Biden ruft Landsleute zum Verlassen der Ukraine auf

US-Präsident Joe Biden hat den Ton gegenüber Russland im Ukraine-Konflikt erneut verschärft. In einem Interview mit dem US-Sender NBC rief Biden US-Bürger und -Bürgerinnen in der Ukraine auf, das Land „jetzt“ zu verlassen.

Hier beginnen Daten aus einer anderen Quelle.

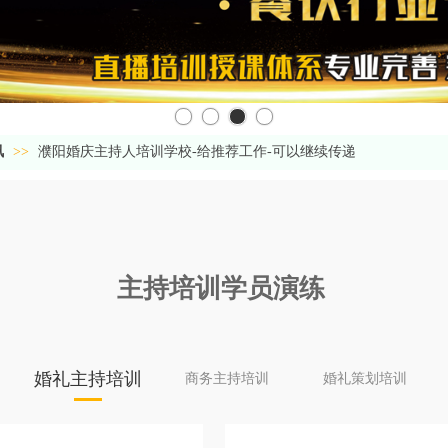
讯
>>
濮阳婚庆主持人培训学校-给推荐工作-可以继续传递
主持培训学员
演练
婚礼主持培训
商务主持培训
婚礼策划培训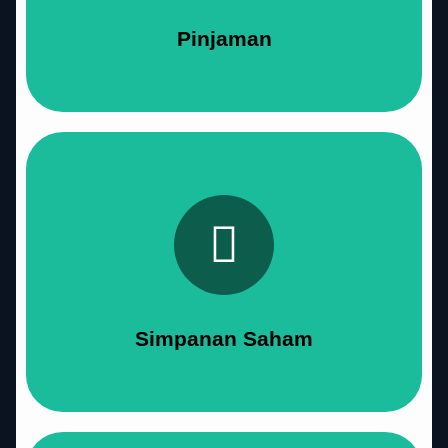
Produk Simpanan
Pinjaman
Simpanan Saham
Selengkapnya
Simpanan Saham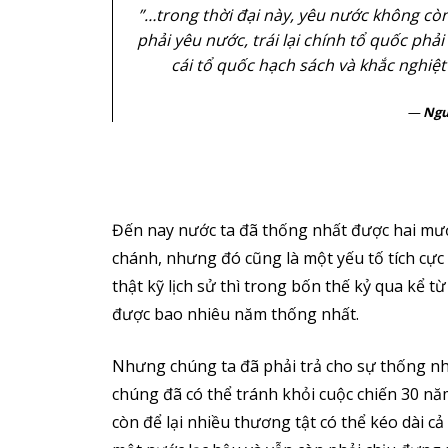
”…trong thời đại này, yêu nước không cò
phải yêu nước, trái lại chính tổ quốc phả
cái tổ quốc hạch sách và khắc nghi
Ngu
Đến nay nước ta đã thống nhất được hai mươ
chánh, nhưng đó cũng là một yếu tố tích cự
thật kỹ lịch sử thì trong bốn thế kỷ qua kể
được bao nhiêu năm thống nhất.
Nhưng chúng ta đã phải trả cho sự thống nhất
chúng đã có thể tránh khỏi cuộc chiến 30 nă
còn để lại nhiều thương tật có thể kéo dài cả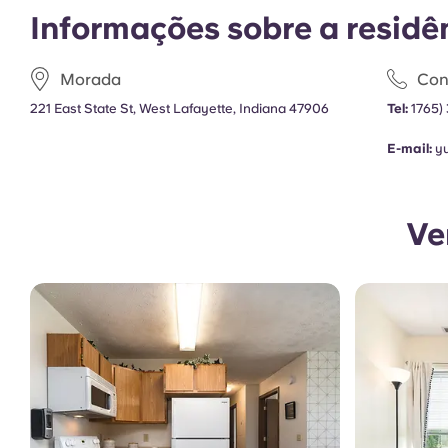
Informações sobre a residê
Morada
Con
221 East State St, West Lafayette, Indiana 47906
Tel:
1765)
E-mail:
y
Ve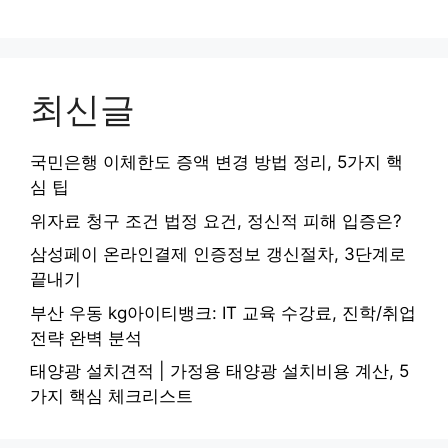
최신글
국민은행 이체한도 증액 변경 방법 정리, 5가지 핵
심 팁
위자료 청구 조건 법정 요건, 정신적 피해 입증은?
삼성페이 온라인결제 인증정보 갱신절차, 3단계로
끝내기
부산 우동 kg아이티뱅크: IT 교육 수강료, 진학/취업
전략 완벽 분석
태양광 설치견적 | 가정용 태양광 설치비용 계산, 5
가지 핵심 체크리스트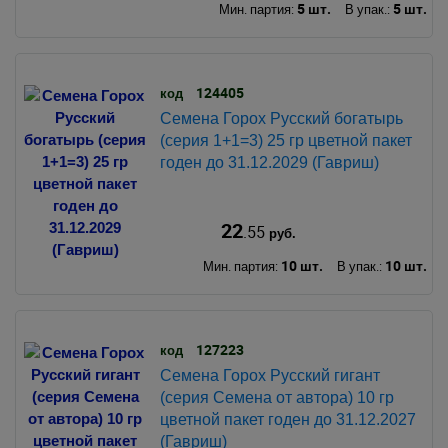
5 шт.
5 шт.
Мин. партия:
В упак.:
124405
код
Семена Горох Русский богатырь
(серия 1+1=3) 25 гр цветной пакет
годен до 31.12.2029 (Гавриш)
22
.55
руб.
10 шт.
10 шт.
Мин. партия:
В упак.:
127223
код
Семена Горох Русский гигант
(серия Семена от автора) 10 гр
цветной пакет годен до 31.12.2027
(Гавриш)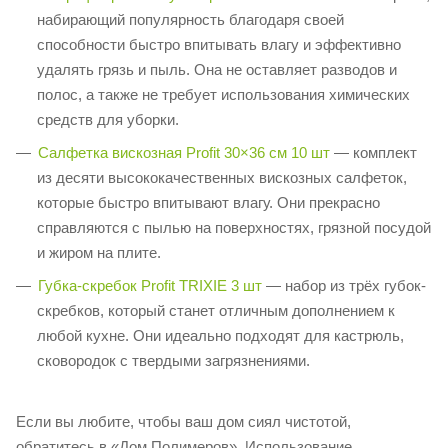
набирающий популярность благодаря своей
способности быстро впитывать влагу и эффективно
удалять грязь и пыль. Она не оставляет разводов и
полос, а также не требует использования химических
средств для уборки.​
Салфетка вискозная Profit 30×36 см 10 шт
— комплект
из десяти высококачественных вискозных салфеток,
которые быстро впитывают влагу. Они прекрасно
справляются с пылью на поверхностях, грязной посудой
и жиром на плите.​
Губка-скребок Profit TRIXIE 3 шт
— набор из трёх губок-
скребков, который станет отличным дополнением к
любой кухне. Они идеально подходят для кастрюль,
сковородок с твердыми загрязнениями.​
Если вы любите, чтобы ваш дом сиял чистотой,
обратитесь в «Дом Полимеров». Использование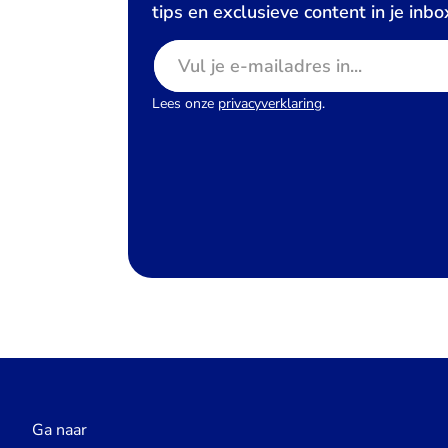
tips en exclusieve content in je inbo
E-mailadres
Lees onze
privacyverklaring
.
Ga naar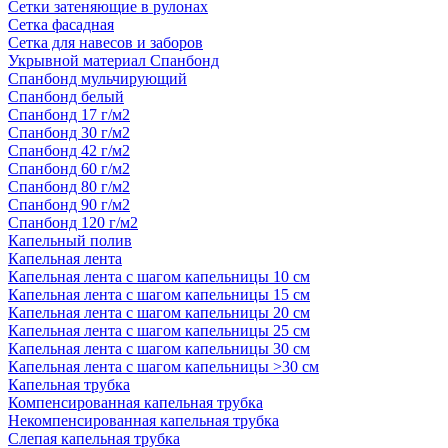
Сетки затеняющие в рулонах
Сетка фасадная
Сетка для навесов и заборов
Укрывной материал Спанбонд
Спанбонд мульчирующий
Спанбонд белый
Спанбонд 17 г/м2
Спанбонд 30 г/м2
Спанбонд 42 г/м2
Спанбонд 60 г/м2
Спанбонд 80 г/м2
Спанбонд 90 г/м2
Спанбонд 120 г/м2
Капельный полив
Капельная лента
Капельная лента с шагом капельницы 10 см
Капельная лента с шагом капельницы 15 см
Капельная лента с шагом капельницы 20 см
Капельная лента с шагом капельницы 25 см
Капельная лента с шагом капельницы 30 см
Капельная лента с шагом капельницы >30 см
Капельная трубка
Компенсированная капельная трубка
Некомпенсированная капельная трубка
Слепая капельная трубка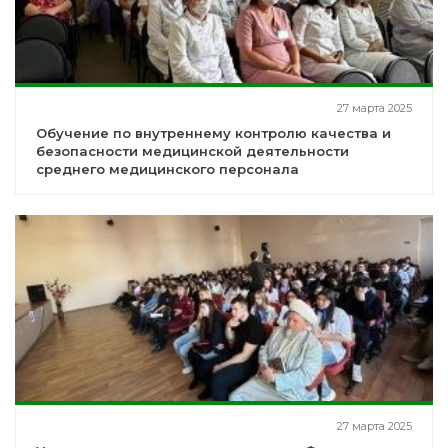
27 марта 2025
Обучение по внутреннему контролю качества и
безопасности медицинской деятельности
среднего медицинского персонала
27 марта 2025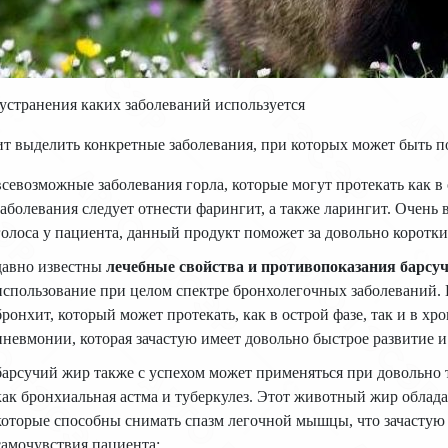
устранения каких заболеваний используется
т выделить конкретные заболевания, при которых может быть п
всевозможные заболевания горла, которые могут протекать как в 
заболевания следует отнести фарингит, а также ларингит. Очень
голоса у пациента, данный продукт поможет за довольно коротк
давно известны
лечебные свойства и противопоказания барсу
использование при целом спектре бронхолегочных заболеваний.
бронхит, который может протекать, как в острой фазе, так и в хр
пневмонии, которая зачастую имеет довольно быстрое развитие и
барсучий жир также с успехом может применяться при довольно 
как бронхиальная астма и туберкулез. Этот животный жир обла
которые способны снимать спазм легочной мышцы, что зачастую
самочувствия пациента;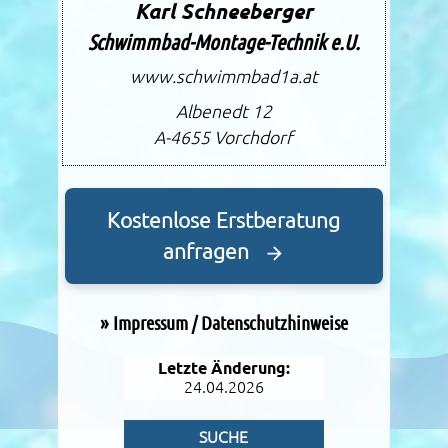
Karl Schneeberger
Schwimmbad-Montage-Technik e.U.
www.schwimmbad1a.at
Albenedt 12
A-4655
Vorchdorf
Kostenlose Erstberatung
anfragen
»
Impressum / Datenschutzhinweise
Letzte Änderung:
24.04.2026
SUCHE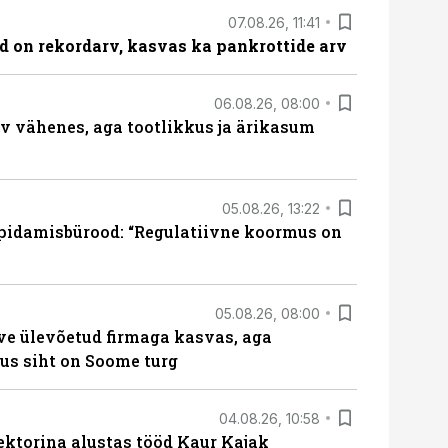
07.08.26, 11:41
id on rekordarv, kasvas ka pankrottide arv
06.08.26, 08:00
rv vähenes, aga tootlikkus ja ärikasum
05.08.26, 13:22
pidamisbürood: “Regulatiivne koormus on
05.08.26, 08:00
ve ülevõetud firmaga kasvas, aga
us siht on Soome turg
04.08.26, 10:58
ektorina alustas tööd Kaur Kajak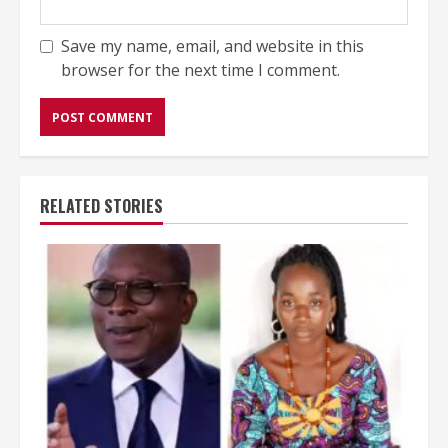
Save my name, email, and website in this
browser for the next time I comment.
RELATED STORIES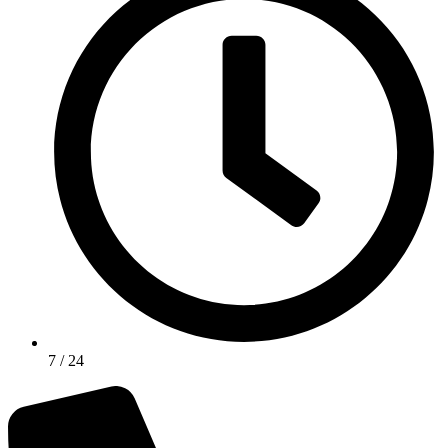
7 / 24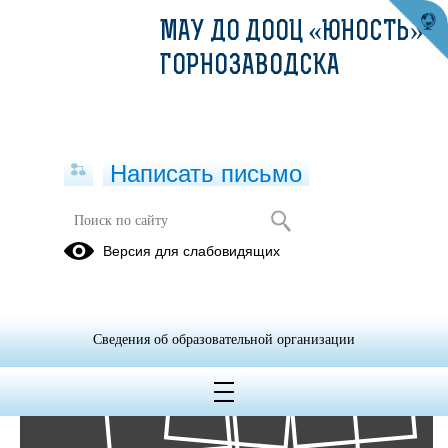
МАУ ДО ДООЦ «ЮНОСТЬ» Г.
ГОРНОЗАВОДСКА
Написать письмо
Фотоальбомы
Версия для слабовидящих
Архив
06
Сведения об образовательной организации
Окт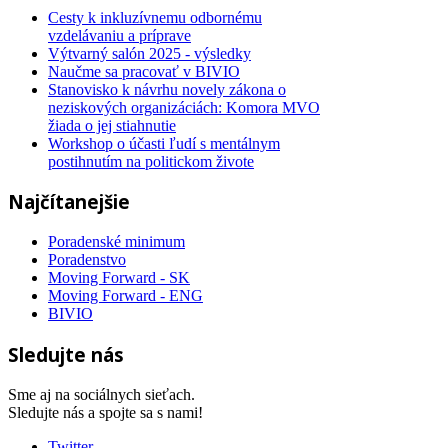
Cesty k inkluzívnemu odbornému
vzdelávaniu a príprave
Výtvarný salón 2025 - výsledky
Naučme sa pracovať v BIVIO
Stanovisko k návrhu novely zákona o
neziskových organizáciách: Komora MVO
žiada o jej stiahnutie
Workshop o účasti ľudí s mentálnym
postihnutím na politickom živote
Najčítanejšie
Poradenské minimum
Poradenstvo
Moving Forward - SK
Moving Forward - ENG
BIVIO
Sledujte nás
Sme aj na sociálnych sieťach.
Sledujte nás a spojte sa s nami!
Twitter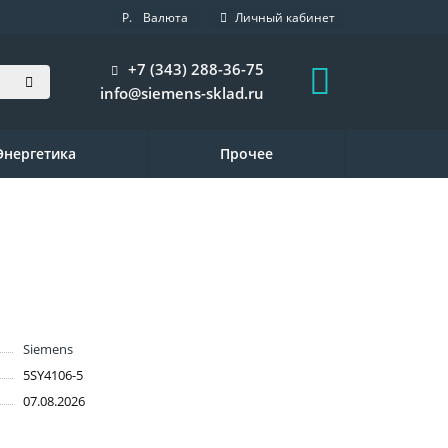
Р.
Валюта
Личный кабинет
+7 (343) 288-36-75
info@siemens-sklad.ru
Энергетика
Прочее
Siemens
5SY4106-5
07.08.2026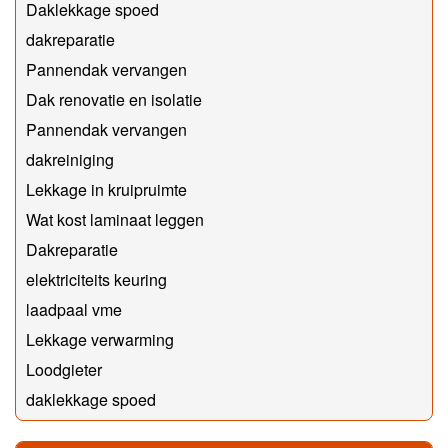
Daklekkage spoed
dakreparatie
Pannendak vervangen
Dak renovatie en isolatie
Pannendak vervangen
dakreiniging
Lekkage in kruipruimte
Wat kost laminaat leggen
Dakreparatie
elektriciteits keuring
laadpaal vme
Lekkage verwarming
Loodgieter
daklekkage spoed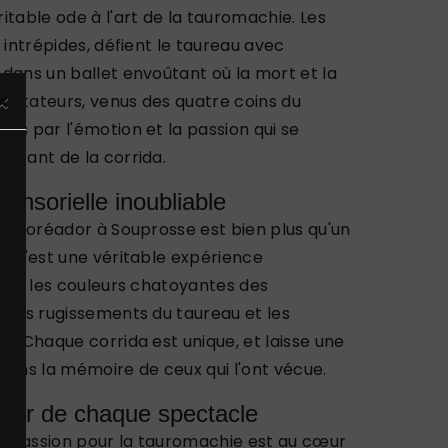
itable ode à l'art de la tauromachie. Les
 intrépides, défient le taureau avec
dans un ballet envoûtant où la mort et la
×
spectateurs, venus des quatre coins du
és par l'émotion et la passion qui se
stant de la corrida.
ensorielle inoubliable
le toréador à Souprosse est bien plus qu'un
. C'est une véritable expérience
lent les couleurs chatoyantes des
 les rugissements du taureau et les
c. Chaque corrida est unique, et laisse une
dans la mémoire de ceux qui l'ont vécue.
œur de chaque spectacle
la passion pour la tauromachie est au cœur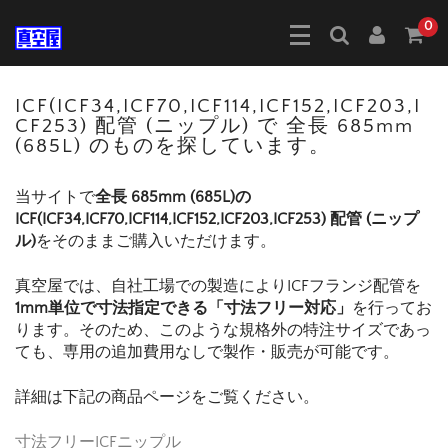
0
ICF(ICF34,ICF70,ICF114,ICF152,ICF203,I
CF253) 配管 (ニップル) で 全長 685mm
(685L) のものを探しています。
当サイトで
全長 685mm (685L)の
ICF(ICF34,ICF70,ICF114,ICF152,ICF203,ICF253) 配管 (ニップ
ル)
をそのままご購入いただけます。
真空屋では、自社工場での製造によりICFフランジ配管を
1mm単位で寸法指定できる「寸法フリー対応」
を行ってお
ります。そのため、このような規格外の特注サイズであっ
ても、専用の追加費用なしで製作・販売が可能です。
詳細は下記の商品ページをご覧ください。
寸法フリーICFニップル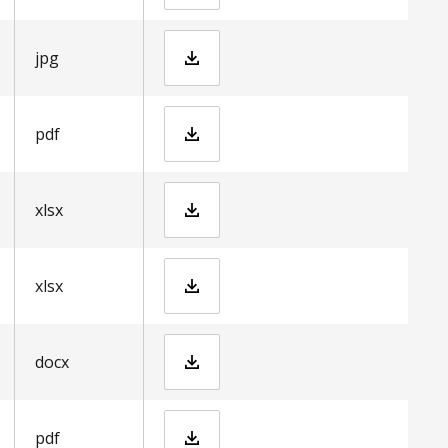
Bjarred.jpg
jpg
S P A C E_nudging_beteendedesign_p
pdf
mall mitt eget årshjul.xlsx
xlsx
mall nyckeltal.xlsx
xlsx
Mall produktkalkyl.docx
docx
Hållbarhet prioriteringslista.pdf
pdf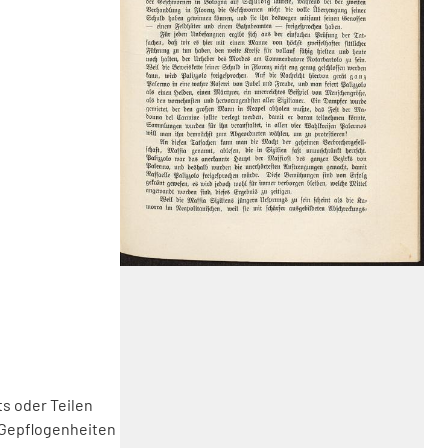
s oder Teilen
 Gepflogenheiten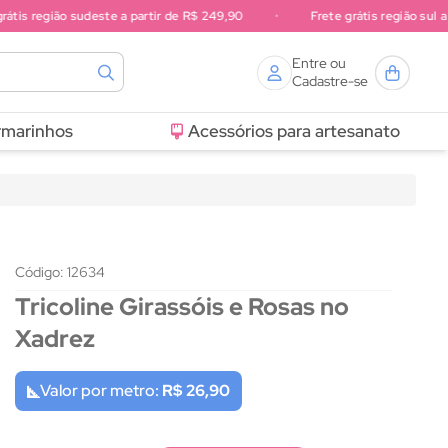
is região sudeste a partir de R$ 249,90
•
Frete grátis região sul a pa
Entre ou
Cadastre-se
rmarinhos
Acessórios para artesanato
Código: 12634
Tricoline Girassóis e Rosas no
Xadrez
Valor por metro:
R$ 26,90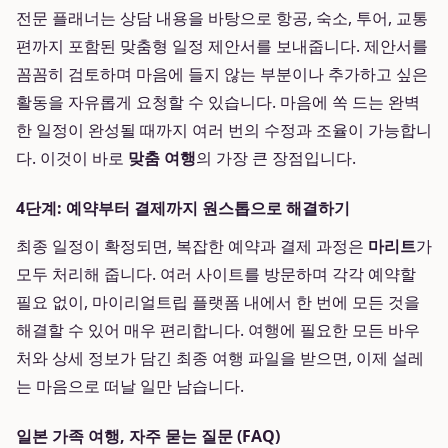
전문 플래너는 상담 내용을 바탕으로 항공, 숙소, 투어, 교통
편까지 포함된 맞춤형 일정 제안서를 보내줍니다. 제안서를
꼼꼼히 검토하며 마음에 들지 않는 부분이나 추가하고 싶은
활동을 자유롭게 요청할 수 있습니다. 마음에 쏙 드는 완벽
한 일정이 완성될 때까지 여러 번의 수정과 조율이 가능합니
다. 이것이 바로
맞춤 여행
의 가장 큰 장점입니다.
4단계: 예약부터 결제까지 원스톱으로 해결하기
최종 일정이 확정되면, 복잡한 예약과 결제 과정은
마리트
가
모두 처리해 줍니다. 여러 사이트를 방문하며 각각 예약할
필요 없이, 마이리얼트립 플랫폼 내에서 한 번에 모든 것을
해결할 수 있어 매우 편리합니다. 여행에 필요한 모든 바우
처와 상세 정보가 담긴 최종 여행 파일을 받으면, 이제 설레
는 마음으로 떠날 일만 남습니다.
일본 가족 여행, 자주 묻는 질문 (FAQ)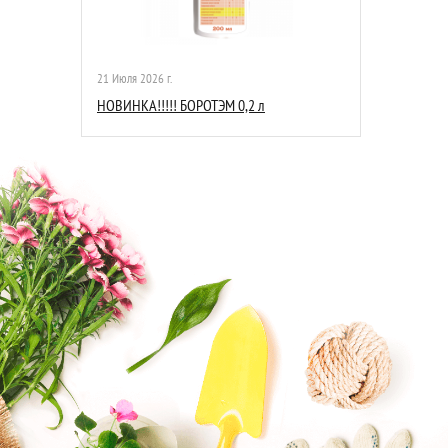
21 Июля 2026 г.
НОВИНКА!!!!! БОРОТЭМ 0,2 л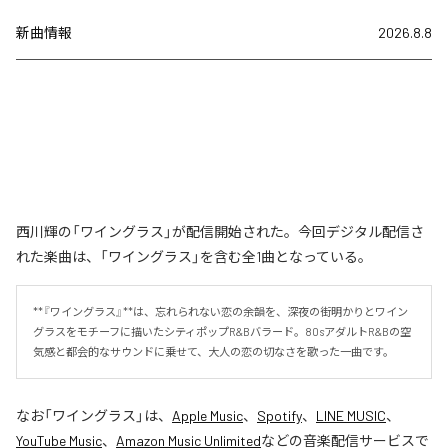
新曲情報
2026.8.8
西川輝の「ワイングラス」が配信開始された。今回デジタル配信さ
れた楽曲は、「ワイングラス」を含む全1曲となっている。
**『ワイングラス』**は、忘れられない恋の余韻を、深夜の街明かりとワイン
グラスをモチーフに描いたシティポップR&Bバラード。80sアダルトR&Bの空
気感と都会的なサウンドに乗せて、大人の恋の切なさを歌った一曲です。
なお「
ワイングラス
」は、
Apple Music
、
Spotify
、
LINE MUSIC
、
YouTube Music
、
Amazon Music Unlimited
などの音楽配信サービスで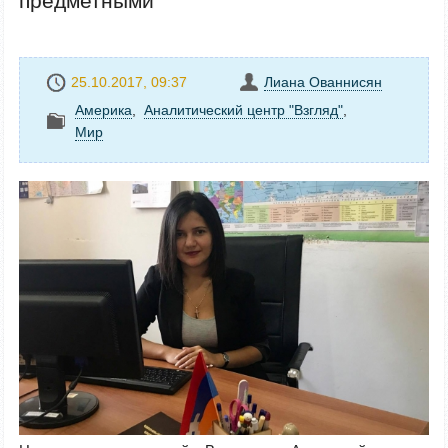
предметными
25.10.2017, 09:37
Лиана Ованнисян
Америка
,
Аналитический центр "Взгляд"
,
Mир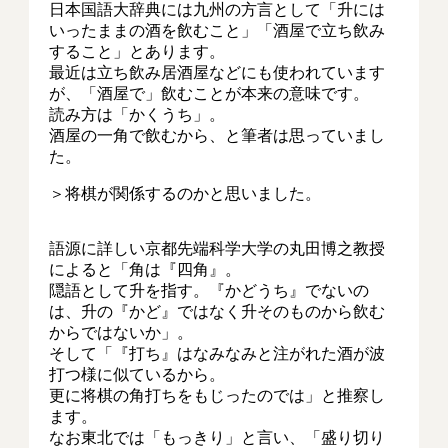
日本国語大辞典には九州の方言として「升には
いったままの酒を飲むこと」「酒屋で立ち飲み
すること」とあります。
最近は立ち飲み居酒屋などにも使われています
が、「酒屋で」飲むことが本来の意味です。
読み方は「かくうち」。
酒屋の一角で飲むから、と筆者は思っていまし
た。
＞将棋が関係するのかと思いました。
語源に詳しい京都先端科学大学の丸田博之教授
によると「角は『四角』。
隠語として升を指す。『かどうち』でないの
は、升の『かど』ではなく升そのものから飲む
からではないか」。
そして「『打ち』はなみなみと注がれた酒が波
打つ様に似ているから。
更に将棋の角打ちをもじったのでは」と推察し
ます。
なお東北では「もっきり」と言い、「盛り切り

Großbritannien und Deutschland forderten ihre Staatsbürger hingegen dezidiert zum zügigen Ausreisen aus der Ukraine aus. Ähnliche Aufrufe gab es von Polen, Tschechien, Dänemark, Lettland, Estland, Israel, den Niederlanden, Jordanien, Italien, Spanien, Schweden, Belgien, Luxemburg sowie Australien und Neuseeland. Litauen bat alle seine Bürgerinnen und Bürger in der Ukraine zu überdenken, ob ihre Anwesenheit im Land wirklich notwendig sei. Die Türkei rät ihren Staatsbürgern, nicht in die Ostukraine zu reisen.

Die niederländische Fluggesellschaft KLM stellte ihre Flugverbindungen mit der Ukraine überhaupt ein. Wie bei allen Aktivitäten der Airline stehe die Sicherheit der Passagiere und der Beschäftigten an erster Stelle.